In front of her stood a rock-like structure, likely a natural formation. It was hollow from the outside; not much sunlight penetrated inside, but she could see just fine. That had to be the cave, though it wasn't much of one.
She walked forward, stepping on something. A branch. It snapped. She stared down at the weirdly spaced grass. Something big had moved here, something about the size from her feet to her chest. Couldn't be a deer. No, too many prints existed. More likely a crowd of warthogs or something. But it looked like it had carried something.
She followed the tracks into the cave, half cringing at what she was doing. Certainly a death sentence. She moved deeper, slowly taking a step into the dark interior. A skeleton lay against the wall, half of its bones missing and its jaw mostly dislocated. Another, goblin-sized, with a very big club next to it, lay lifeless, its skeletal hand reaching out for the weapon.
She stepped deeper.
A bear. Or some kind of wendigo. That was reason enough to retreat. Anything that hunted sentients posed a severe threat, a threat that any party might struggle with. Yet she was curious and confident that she needed to get it over with.
Turning into another chamber past the damp tunnel of the cave, she stopped cold.
There, mid-air, hung a body frozen in place, eyes wide open, half floating and stuck between webbing. It was Ishmere's physical body. Bare and seemingly still full of life. It breathed in and out, but no light shone in her eyes. Rennia's was suprised at the appearance, it seemed very much like a construct or a doll. And the more smaller tits did catch eye, so did the penis. It was a work of art.
She snapped out of it.
Rennia looked around. A giant spider must have kept her here near the corpse. Most were nocturnal or stayed internal. It didn't seem to be around.

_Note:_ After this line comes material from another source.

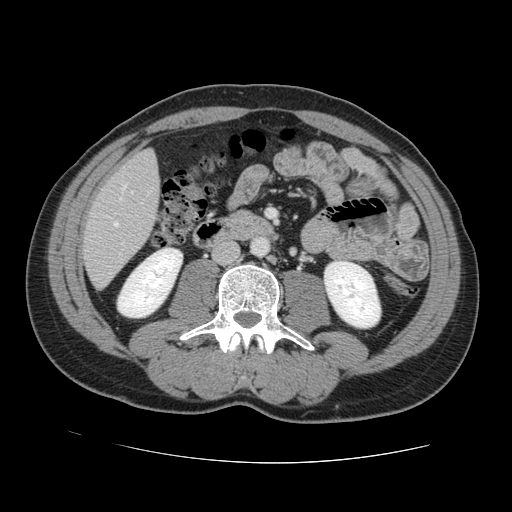
Contrast-enhanced abdominal CT, one axial slice. Slice 34 of 131 in the series (ordered by position). 120 kVp. Intravenous contrast given. Soft-tissue window (W 400 / L 40 HU). 2.5 mm slice thickness. 512 × 512 image matrix. Case-level facts recorded for this patient, not image findings: patient: male, age 55 years at operation; diagnosis: colorectal cancer liver metastases, imaged before liver resection; multiple liver metastases: yes; largest metastasis: 2.9 cm.
Structures marked on this image (manually delineated by an expert):
- hepatic veins: box from (x=114, y=185) to (x=126, y=226) px
- liver: (x=83, y=151)–(x=160, y=287)
- planned liver remnant (the part of the liver to remain after resection): (x=143, y=152)–(x=154, y=160)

She made haste. She started cutting at the webbing, making sure to start with the highest points, forcing the webbing to sag and let the body drop. Rennia grimaced as the body floated to the ground. Cutting through the last parts of the webbing, she didn't waste time on moral and ethical thoughts and picked Ishmere up from the ground. The corpse twitched but didn't respond any more than that. The body was lightweight, like someone had drained all the weight from her, but it showed no sign of malnourishment. She was perfectly healthy.
How was that possible.
Rennia put her on her back, tied her resting arms around her shoulder. Since changing and morphing, Rennia's new physique had proven physically helpful, though that just made her more self-conscious. If her body was pushing her into being the thicker, stronger [warrior], why didn't Ishmere look like that?

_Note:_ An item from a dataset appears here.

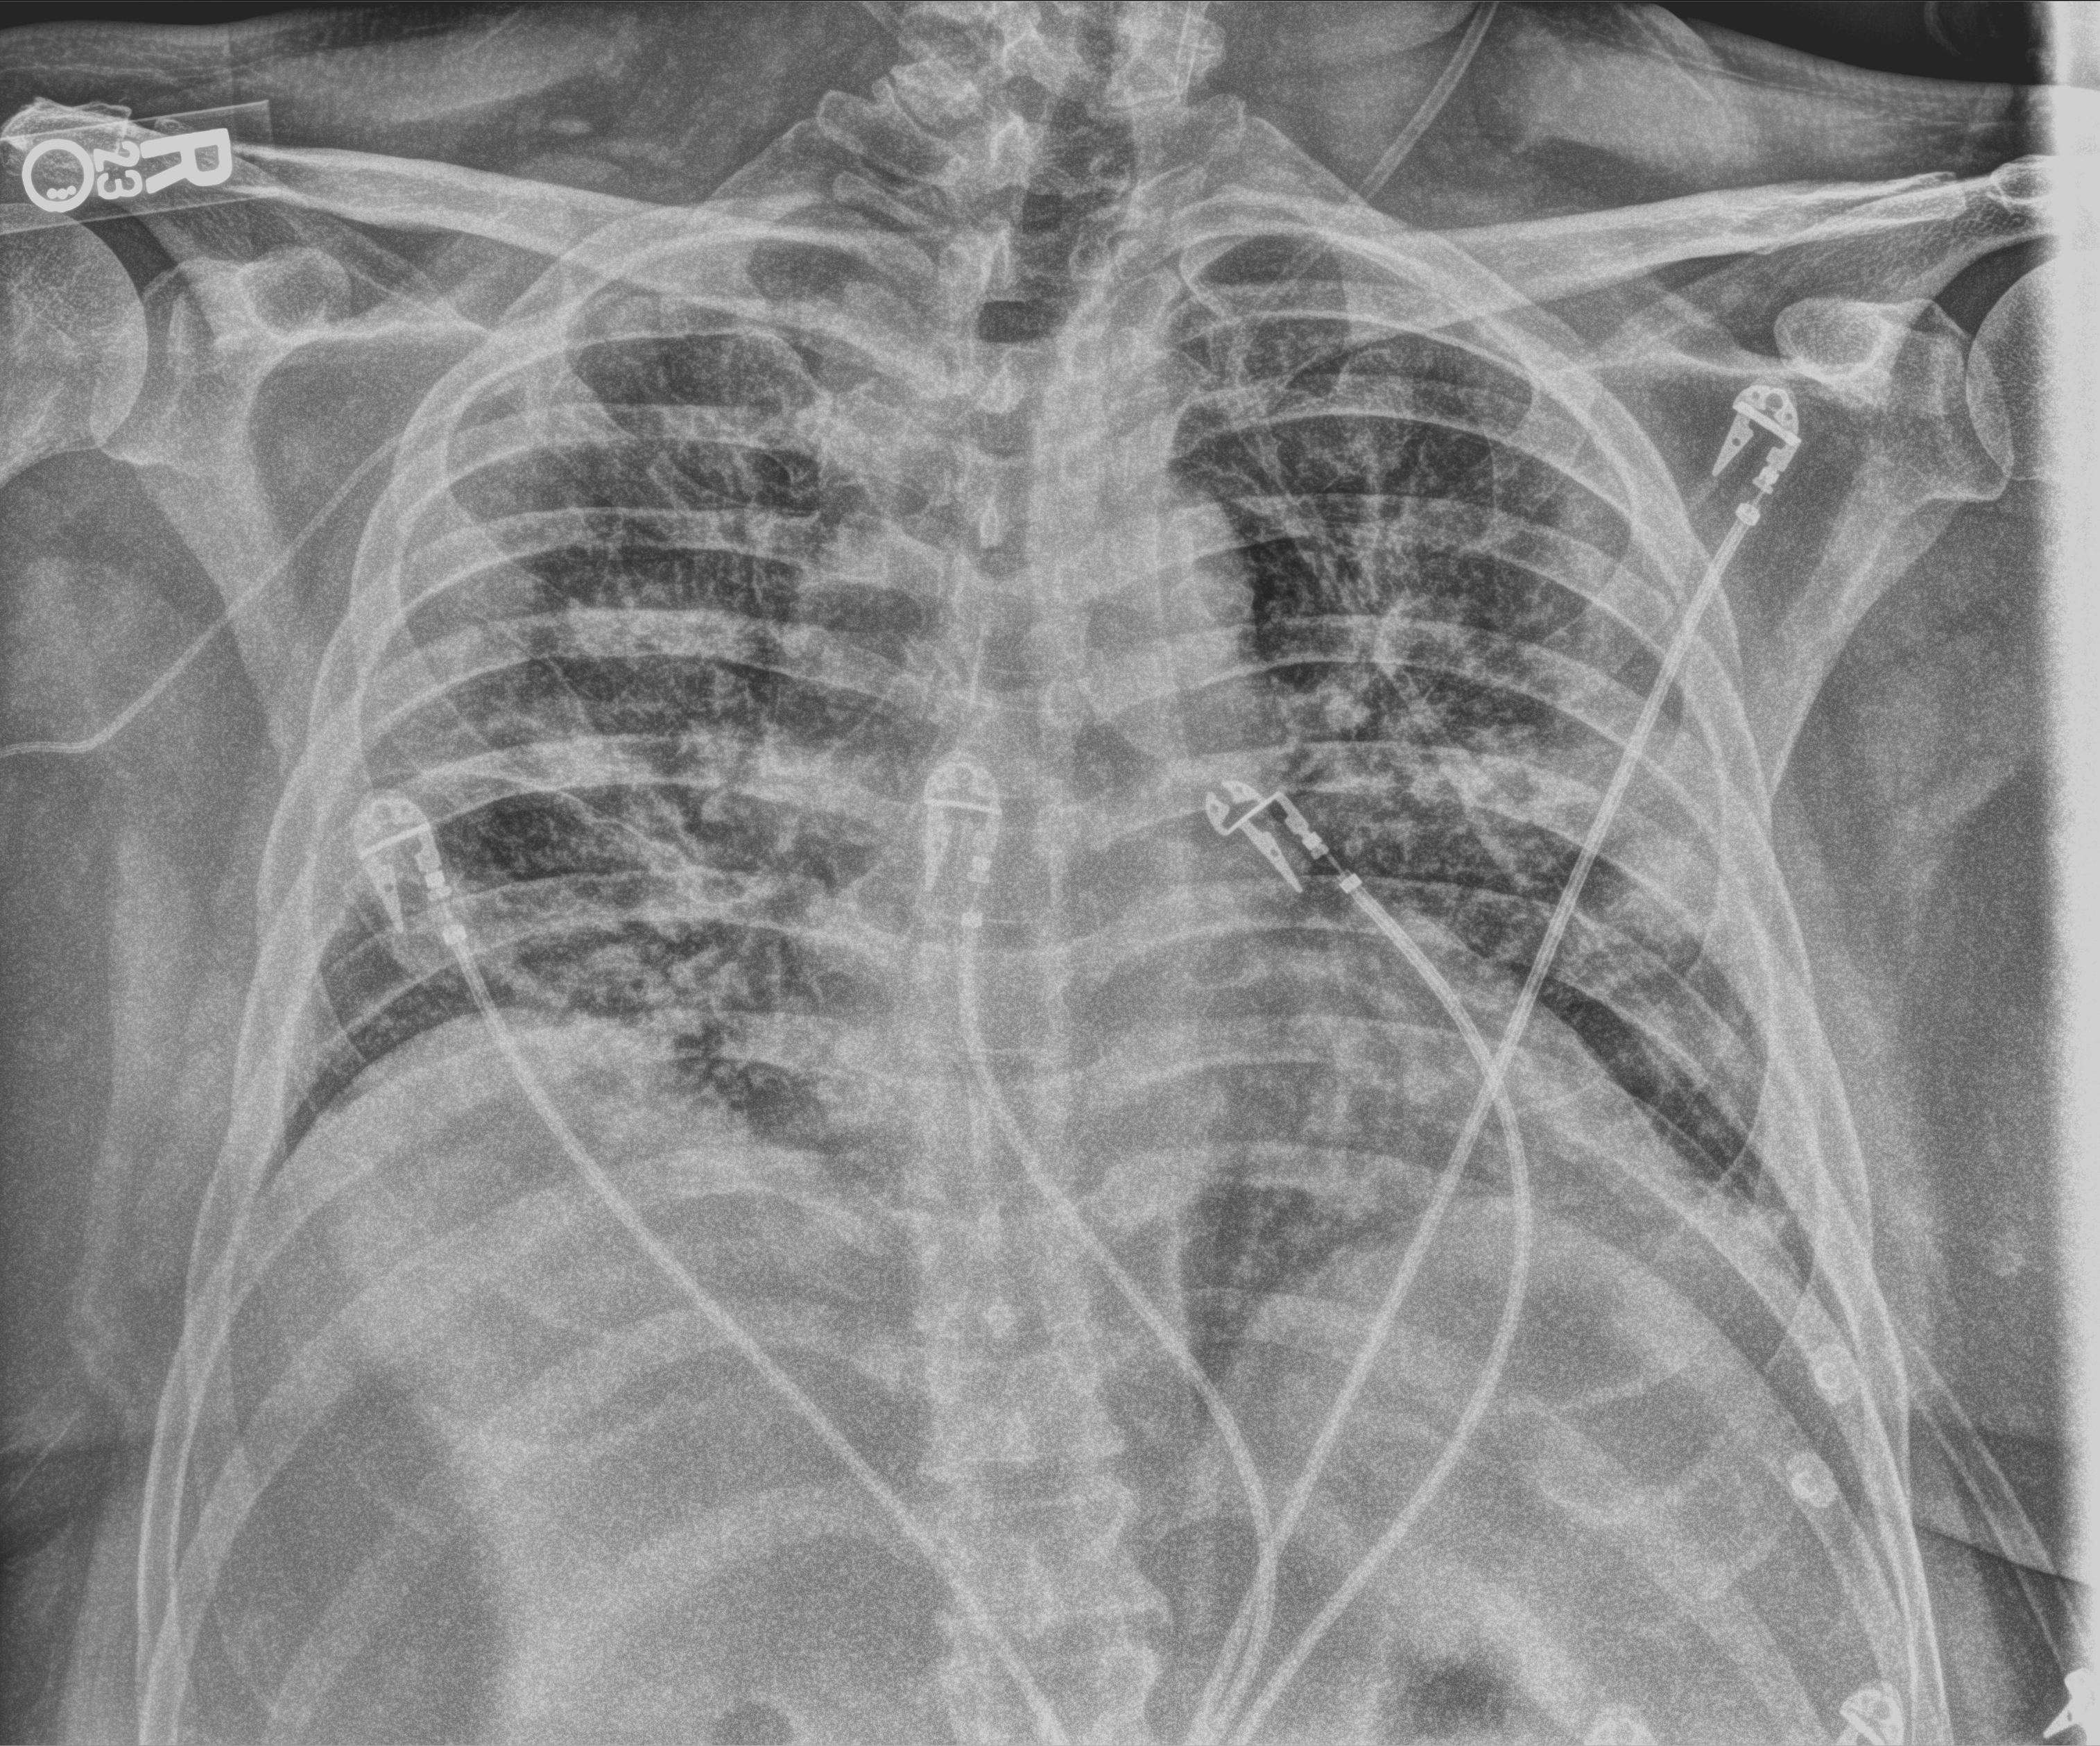
Chest X-ray (portable), anteroposterior (AP) projection. Male patient hospitalised with COVID-19, age 60–74 years.
From the hospital-stay record, not from the radiograph (when in the stay this image was taken is not recorded): mechanically ventilated during this hospital stay: no; admitted to intensive care during this hospital stay: no.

Her [Sixth sense] alerted her. It also leveled up, but the living system could wait.
[Sixth Sense lvl 2] > [Sixth Sense lvl 3]
Then she heard movement behind her.
A spider stood there. Massive, almost the size of Tiamael's horse. Pale white, like Ishmere's hair. Its limbs were segmented, twitching and slamming on the ground. It clicked at her, spat on the ground. Venom burned where she had stood a moment ago, and then it went still, watching her.
It turned to her and to where Ishmere's corpse had been.
Rennia threw the pot lid on the ground grabbed her sword in her left hand and ran like hell.